Philippe Mathieu-Daudé Jan. 29, 2024, 4:50 p.m. UTC | #1
On 29/1/24 17:44, Philippe Mathieu-Daudé wrote:
> Mechanical patch produced running the command documented
> in scripts/coccinelle/cpu_env.cocci_template header.
> 
> Signed-off-by: Philippe Mathieu-Daudé <philmd@linaro.org>
> ---
>   target/i386/hvf/vmx.h                | 13 ++-------
>   hw/i386/fw_cfg.c                     |  3 +-
>   hw/i386/vmmouse.c                    |  6 ++--
>   hw/i386/xen/xen-hvm.c                |  3 +-
>   target/i386/arch_dump.c              | 11 ++------
>   target/i386/arch_memory_mapping.c    |  3 +-
>   target/i386/cpu-dump.c               |  3 +-
>   target/i386/cpu.c                    | 37 ++++++++----------------
>   target/i386/helper.c                 | 42 ++++++++--------------------
>   target/i386/hvf/hvf.c                |  8 ++----
>   target/i386/hvf/x86.c                |  4 +--
>   target/i386/hvf/x86_emu.c            |  6 ++--
>   target/i386/hvf/x86_task.c           | 10 ++-----
>   target/i386/hvf/x86hvf.c             |  9 ++----
>   target/i386/kvm/kvm.c                |  6 ++--
>   target/i386/kvm/xen-emu.c            | 32 +++++++--------------
>   target/i386/tcg/sysemu/bpt_helper.c  |  3 +-
>   target/i386/tcg/sysemu/excp_helper.c |  3 +-
>   target/i386/tcg/tcg-cpu.c            | 14 +++-------
>   target/i386/tcg/user/excp_helper.c   |  6 ++--
>   target/i386/tcg/user/seg_helper.c    |  3 +-
>   21 files changed, 67 insertions(+), 158 deletions(-)

Actually this one had:

Reviewed-by: Richard Henderson <richard.henderson@linaro.org>
Acked-by: David Woodhouse <dwmw@amazon.co.uk>
Reviewed-by: Zhao Liu <zhao1.liu@intel.com>

But since I addressed Zhao's suggestion in patch 1
("bulk: Access existing variables initialized to &S->F when available")
which added more changes to this patch, I dropped the tags.
BALATON Zoltan Jan. 29, 2024, 7:46 p.m. UTC | #2
On Mon, 29 Jan 2024, Philippe Mathieu-Daudé wrote:
> When a variable is initialized to &struct->field, use it
> in place. Rationale: while this makes the code more concise,
> this also helps static analyzers.
>
> Mechanical change using the following Coccinelle spatch script:
>
> @@
> type S, F;
> identifier s, m, v;
> @@
>      S *s;
>      ...

- Required work -
A) Copy out the part of the patch review thread starting at "Philippe Mathieu-Daudé Jan." and ending at "in scripts/coccinelle/cpu_env.cocci_template header.".
B) Carry on the patch review thread, picking up right after its last line.

- Records provided -
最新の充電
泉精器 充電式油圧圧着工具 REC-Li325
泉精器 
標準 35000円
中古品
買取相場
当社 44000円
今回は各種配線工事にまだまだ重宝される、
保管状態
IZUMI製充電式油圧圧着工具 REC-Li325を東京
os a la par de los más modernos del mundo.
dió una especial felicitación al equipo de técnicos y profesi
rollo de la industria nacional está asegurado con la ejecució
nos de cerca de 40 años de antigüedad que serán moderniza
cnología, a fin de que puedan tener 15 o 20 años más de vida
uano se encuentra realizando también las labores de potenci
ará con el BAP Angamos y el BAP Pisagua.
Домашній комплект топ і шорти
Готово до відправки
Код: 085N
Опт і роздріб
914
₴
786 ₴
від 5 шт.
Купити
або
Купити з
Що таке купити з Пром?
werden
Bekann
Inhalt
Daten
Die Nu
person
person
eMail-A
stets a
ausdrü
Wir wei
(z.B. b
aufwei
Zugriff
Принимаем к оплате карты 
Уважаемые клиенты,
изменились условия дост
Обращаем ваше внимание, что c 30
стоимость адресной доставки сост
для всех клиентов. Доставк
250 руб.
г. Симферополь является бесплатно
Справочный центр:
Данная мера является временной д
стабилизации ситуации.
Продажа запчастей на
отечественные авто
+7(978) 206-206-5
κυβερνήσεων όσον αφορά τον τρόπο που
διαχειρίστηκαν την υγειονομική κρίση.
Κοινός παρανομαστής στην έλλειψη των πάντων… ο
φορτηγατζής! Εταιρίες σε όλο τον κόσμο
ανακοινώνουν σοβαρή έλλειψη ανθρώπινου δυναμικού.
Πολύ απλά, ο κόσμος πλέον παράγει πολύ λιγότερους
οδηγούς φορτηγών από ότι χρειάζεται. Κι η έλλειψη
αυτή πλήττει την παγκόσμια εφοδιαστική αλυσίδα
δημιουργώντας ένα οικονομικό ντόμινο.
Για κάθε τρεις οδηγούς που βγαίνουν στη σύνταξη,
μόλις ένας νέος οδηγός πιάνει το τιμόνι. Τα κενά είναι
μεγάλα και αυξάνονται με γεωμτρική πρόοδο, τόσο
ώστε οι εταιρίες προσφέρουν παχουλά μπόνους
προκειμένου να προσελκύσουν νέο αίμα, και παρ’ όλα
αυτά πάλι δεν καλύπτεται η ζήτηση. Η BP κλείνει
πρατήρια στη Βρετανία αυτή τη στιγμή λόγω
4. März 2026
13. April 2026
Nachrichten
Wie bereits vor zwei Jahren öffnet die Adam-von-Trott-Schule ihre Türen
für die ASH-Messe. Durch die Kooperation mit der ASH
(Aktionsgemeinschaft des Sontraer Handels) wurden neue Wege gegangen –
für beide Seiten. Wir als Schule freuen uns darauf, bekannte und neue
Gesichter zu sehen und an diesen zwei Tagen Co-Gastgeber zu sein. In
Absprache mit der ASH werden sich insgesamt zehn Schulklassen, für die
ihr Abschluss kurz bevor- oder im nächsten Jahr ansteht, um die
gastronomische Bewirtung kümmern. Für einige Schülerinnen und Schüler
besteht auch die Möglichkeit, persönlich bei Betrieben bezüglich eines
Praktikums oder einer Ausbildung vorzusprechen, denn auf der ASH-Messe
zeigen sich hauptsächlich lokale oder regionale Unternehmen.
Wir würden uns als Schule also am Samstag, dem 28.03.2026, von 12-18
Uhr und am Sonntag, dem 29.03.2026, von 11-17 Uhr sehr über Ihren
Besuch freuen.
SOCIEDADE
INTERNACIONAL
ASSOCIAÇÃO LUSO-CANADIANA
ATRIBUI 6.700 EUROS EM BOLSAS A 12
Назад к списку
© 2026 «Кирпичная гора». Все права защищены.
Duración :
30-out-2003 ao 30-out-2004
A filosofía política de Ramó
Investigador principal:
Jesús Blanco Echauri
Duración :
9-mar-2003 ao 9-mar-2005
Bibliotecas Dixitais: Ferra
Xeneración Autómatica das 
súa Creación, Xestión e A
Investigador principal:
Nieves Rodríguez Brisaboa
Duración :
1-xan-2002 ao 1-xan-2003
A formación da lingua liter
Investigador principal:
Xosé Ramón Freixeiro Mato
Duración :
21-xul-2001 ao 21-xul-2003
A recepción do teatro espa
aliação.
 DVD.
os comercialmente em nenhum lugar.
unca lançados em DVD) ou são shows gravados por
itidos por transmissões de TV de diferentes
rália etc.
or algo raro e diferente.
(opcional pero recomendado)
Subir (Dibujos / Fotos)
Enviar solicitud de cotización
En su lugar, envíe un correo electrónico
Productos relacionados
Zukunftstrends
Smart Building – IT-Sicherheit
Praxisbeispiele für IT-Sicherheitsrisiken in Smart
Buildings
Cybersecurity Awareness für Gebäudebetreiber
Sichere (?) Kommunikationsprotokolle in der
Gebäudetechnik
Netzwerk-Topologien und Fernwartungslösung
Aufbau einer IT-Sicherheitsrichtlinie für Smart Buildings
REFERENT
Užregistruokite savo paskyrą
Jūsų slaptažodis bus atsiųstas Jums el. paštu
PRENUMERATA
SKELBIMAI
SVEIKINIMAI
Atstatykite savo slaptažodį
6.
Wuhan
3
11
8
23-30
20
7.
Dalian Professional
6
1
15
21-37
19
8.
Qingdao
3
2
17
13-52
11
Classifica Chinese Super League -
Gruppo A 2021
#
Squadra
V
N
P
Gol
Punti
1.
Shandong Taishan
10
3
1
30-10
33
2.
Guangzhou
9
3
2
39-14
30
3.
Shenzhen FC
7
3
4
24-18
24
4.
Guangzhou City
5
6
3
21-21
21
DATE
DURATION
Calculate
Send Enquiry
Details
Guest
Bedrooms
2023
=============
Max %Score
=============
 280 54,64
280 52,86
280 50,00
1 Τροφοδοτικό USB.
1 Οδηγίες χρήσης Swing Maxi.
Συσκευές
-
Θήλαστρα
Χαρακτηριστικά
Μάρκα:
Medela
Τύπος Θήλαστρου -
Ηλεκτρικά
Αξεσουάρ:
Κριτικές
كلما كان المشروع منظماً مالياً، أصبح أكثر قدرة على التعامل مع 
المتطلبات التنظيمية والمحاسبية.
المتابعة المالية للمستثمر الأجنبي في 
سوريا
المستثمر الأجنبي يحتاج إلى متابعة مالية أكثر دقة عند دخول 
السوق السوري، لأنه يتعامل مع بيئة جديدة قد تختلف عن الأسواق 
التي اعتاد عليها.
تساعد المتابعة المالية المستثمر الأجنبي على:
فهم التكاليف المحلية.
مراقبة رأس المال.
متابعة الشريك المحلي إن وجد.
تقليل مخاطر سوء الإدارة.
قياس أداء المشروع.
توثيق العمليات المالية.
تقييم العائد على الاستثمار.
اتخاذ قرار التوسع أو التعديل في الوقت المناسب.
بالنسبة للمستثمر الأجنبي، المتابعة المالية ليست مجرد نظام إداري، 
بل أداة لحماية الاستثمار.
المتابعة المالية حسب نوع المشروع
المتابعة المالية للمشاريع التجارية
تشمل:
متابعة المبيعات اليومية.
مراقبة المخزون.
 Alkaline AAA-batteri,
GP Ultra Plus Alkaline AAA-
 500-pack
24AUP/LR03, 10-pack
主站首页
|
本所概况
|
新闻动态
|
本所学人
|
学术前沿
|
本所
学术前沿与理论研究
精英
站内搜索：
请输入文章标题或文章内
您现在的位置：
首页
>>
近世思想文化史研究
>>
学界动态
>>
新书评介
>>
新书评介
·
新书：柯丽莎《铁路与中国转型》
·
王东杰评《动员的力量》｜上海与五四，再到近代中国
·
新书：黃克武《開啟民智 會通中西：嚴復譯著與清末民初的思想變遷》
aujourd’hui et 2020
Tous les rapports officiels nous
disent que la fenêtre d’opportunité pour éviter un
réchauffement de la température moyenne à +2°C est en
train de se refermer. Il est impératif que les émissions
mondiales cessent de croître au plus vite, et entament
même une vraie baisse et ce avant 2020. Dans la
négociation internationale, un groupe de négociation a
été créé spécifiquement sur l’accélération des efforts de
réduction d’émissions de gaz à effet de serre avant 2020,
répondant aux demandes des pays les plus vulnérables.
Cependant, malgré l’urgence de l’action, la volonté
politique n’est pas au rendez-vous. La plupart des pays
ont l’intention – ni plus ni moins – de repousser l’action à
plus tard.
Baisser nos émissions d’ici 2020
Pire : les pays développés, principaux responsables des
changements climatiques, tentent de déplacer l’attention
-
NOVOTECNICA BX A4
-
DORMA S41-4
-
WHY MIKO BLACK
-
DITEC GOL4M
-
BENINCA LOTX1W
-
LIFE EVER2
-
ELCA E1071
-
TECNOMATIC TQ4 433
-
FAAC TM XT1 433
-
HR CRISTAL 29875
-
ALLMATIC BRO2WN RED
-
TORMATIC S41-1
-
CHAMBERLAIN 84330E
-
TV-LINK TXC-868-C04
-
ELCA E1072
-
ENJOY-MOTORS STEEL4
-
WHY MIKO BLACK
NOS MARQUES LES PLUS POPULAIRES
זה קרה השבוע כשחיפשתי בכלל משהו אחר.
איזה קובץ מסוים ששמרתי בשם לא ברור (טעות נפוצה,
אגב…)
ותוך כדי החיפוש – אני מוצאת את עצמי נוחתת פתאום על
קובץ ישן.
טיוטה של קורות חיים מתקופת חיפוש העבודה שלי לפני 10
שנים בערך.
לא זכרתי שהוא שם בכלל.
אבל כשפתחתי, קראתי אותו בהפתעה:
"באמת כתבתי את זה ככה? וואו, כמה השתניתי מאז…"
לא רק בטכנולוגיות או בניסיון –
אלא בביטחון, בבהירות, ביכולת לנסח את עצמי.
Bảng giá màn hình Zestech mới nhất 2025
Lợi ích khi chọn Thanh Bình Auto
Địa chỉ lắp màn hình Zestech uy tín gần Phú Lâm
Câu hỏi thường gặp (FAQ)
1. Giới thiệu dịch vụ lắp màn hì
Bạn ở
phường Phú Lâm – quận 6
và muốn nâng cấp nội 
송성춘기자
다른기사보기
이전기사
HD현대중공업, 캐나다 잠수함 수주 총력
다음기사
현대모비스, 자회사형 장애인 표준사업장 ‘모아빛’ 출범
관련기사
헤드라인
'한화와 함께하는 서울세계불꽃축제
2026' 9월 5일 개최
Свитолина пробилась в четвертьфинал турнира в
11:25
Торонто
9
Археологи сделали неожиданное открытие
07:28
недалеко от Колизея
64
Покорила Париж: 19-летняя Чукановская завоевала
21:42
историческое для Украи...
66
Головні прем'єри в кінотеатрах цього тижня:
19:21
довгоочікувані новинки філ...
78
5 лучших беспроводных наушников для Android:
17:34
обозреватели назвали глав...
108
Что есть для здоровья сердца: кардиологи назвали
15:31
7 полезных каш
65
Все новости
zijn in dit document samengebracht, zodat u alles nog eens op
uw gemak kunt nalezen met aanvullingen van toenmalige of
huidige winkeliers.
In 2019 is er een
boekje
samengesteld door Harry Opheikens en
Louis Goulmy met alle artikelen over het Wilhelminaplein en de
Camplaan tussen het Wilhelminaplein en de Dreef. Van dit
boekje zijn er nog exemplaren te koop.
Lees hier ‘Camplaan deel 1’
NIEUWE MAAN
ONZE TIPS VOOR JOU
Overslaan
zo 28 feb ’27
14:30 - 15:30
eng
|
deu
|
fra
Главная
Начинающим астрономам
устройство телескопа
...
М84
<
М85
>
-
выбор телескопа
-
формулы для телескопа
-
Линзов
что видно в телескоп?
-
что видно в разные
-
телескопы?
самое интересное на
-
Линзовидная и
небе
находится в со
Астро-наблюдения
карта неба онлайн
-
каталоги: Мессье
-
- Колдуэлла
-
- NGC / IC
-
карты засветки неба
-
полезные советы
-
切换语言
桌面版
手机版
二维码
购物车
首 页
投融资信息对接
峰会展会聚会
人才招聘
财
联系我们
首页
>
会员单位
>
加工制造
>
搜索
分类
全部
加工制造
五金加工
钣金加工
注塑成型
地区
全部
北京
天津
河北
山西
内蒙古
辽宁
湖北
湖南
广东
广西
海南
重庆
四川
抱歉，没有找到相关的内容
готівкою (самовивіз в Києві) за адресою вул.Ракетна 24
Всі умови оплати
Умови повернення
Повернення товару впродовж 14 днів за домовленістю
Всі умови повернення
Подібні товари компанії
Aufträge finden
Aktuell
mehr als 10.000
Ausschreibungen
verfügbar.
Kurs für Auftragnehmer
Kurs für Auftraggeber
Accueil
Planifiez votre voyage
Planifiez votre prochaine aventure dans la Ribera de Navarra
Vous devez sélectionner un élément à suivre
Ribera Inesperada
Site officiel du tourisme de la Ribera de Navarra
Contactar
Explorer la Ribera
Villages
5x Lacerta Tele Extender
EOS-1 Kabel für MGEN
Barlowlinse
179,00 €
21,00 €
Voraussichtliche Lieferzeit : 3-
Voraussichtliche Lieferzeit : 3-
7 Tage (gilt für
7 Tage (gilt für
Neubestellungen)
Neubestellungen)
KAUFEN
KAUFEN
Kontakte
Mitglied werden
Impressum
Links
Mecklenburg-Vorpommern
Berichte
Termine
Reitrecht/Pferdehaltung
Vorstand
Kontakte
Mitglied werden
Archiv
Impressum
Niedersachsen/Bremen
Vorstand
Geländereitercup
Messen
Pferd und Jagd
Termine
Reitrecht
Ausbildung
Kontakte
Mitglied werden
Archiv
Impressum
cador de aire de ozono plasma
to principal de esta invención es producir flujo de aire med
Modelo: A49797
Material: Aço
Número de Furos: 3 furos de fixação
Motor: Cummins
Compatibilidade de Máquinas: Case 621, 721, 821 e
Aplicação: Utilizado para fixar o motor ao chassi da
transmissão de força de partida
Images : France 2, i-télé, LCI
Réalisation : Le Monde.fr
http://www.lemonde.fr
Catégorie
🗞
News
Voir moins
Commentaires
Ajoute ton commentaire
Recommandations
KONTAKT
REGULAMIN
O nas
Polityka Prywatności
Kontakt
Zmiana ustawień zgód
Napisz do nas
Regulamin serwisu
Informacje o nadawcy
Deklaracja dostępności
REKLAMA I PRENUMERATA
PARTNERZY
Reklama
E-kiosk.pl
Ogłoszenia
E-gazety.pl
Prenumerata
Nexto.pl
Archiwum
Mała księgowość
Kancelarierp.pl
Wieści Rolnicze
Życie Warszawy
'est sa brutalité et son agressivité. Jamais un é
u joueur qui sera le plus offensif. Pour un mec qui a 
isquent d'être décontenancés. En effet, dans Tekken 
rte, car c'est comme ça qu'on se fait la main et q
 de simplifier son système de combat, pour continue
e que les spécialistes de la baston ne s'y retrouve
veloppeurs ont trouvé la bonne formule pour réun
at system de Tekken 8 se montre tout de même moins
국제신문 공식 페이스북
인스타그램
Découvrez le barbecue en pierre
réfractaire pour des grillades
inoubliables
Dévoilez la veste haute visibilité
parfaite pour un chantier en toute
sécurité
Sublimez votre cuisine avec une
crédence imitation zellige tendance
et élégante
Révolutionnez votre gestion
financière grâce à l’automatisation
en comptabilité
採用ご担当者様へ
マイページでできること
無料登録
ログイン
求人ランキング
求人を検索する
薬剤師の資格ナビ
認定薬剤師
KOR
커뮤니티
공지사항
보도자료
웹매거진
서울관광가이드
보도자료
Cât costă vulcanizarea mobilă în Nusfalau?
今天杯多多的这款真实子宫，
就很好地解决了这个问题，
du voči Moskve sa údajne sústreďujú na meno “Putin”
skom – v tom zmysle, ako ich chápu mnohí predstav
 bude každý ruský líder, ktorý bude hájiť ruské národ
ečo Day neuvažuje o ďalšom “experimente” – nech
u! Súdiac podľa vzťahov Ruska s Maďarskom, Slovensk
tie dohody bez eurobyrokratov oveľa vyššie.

- Expected responses -
A)
Philippe Mathieu-Daudé Jan. 29, 2024, 4:50 p.m. UTC | #1
On 29/1/24 17:44, Philippe Mathieu-Daudé wrote:
> Mechanical patch produced running the command documented
> in scripts/coccinelle/cpu_env.cocci_template header.

B)
>      F *v = &s->m;
>      <+...
> -    &s->m
> +    v
>      ...+>
>
> Inspired-by: Zhao Liu <zhao1.liu@intel.com>
> Signed-off-by: Philippe Mathieu-Daudé <philmd@linaro.org>
> ---
> hw/display/ati.c              |  2 +-
> hw/misc/macio/pmu.c           |  2 +-
> hw/misc/pvpanic-pci.c         |  2 +-
> hw/pci-bridge/cxl_root_port.c |  2 +-
> hw/ppc/pnv.c                  | 20 ++++++++++----------
> hw/virtio/vhost-user-gpio.c   |  8 ++++----
> hw/virtio/vhost-user-scmi.c   |  6 +++---
> hw/virtio/virtio-pci.c        |  2 +-
> hw/xen/xen_pt.c               |  6 +++---
> migration/multifd-zlib.c      |  2 +-
> target/arm/cpu.c              |  4 ++--
> target/arm/kvm.c              |  2 +-
> target/arm/machine.c          |  6 +++---
> target/i386/hvf/x86hvf.c      |  2 +-
> target/m68k/helper.c          |  2 +-
> target/ppc/kvm.c              |  8 ++++----
> target/riscv/cpu_helper.c     |  2 +-
> 17 files changed, 39 insertions(+), 39 deletions(-)
>
> diff --git a/hw/display/ati.c b/hw/display/ati.c
> index 569b8f6165..8d2501bd82 100644
> --- a/hw/display/ati.c
> +++ b/hw/display/ati.c
> @@ -991,7 +991,7 @@ static void ati_vga_realize(PCIDevice *dev, Error **errp)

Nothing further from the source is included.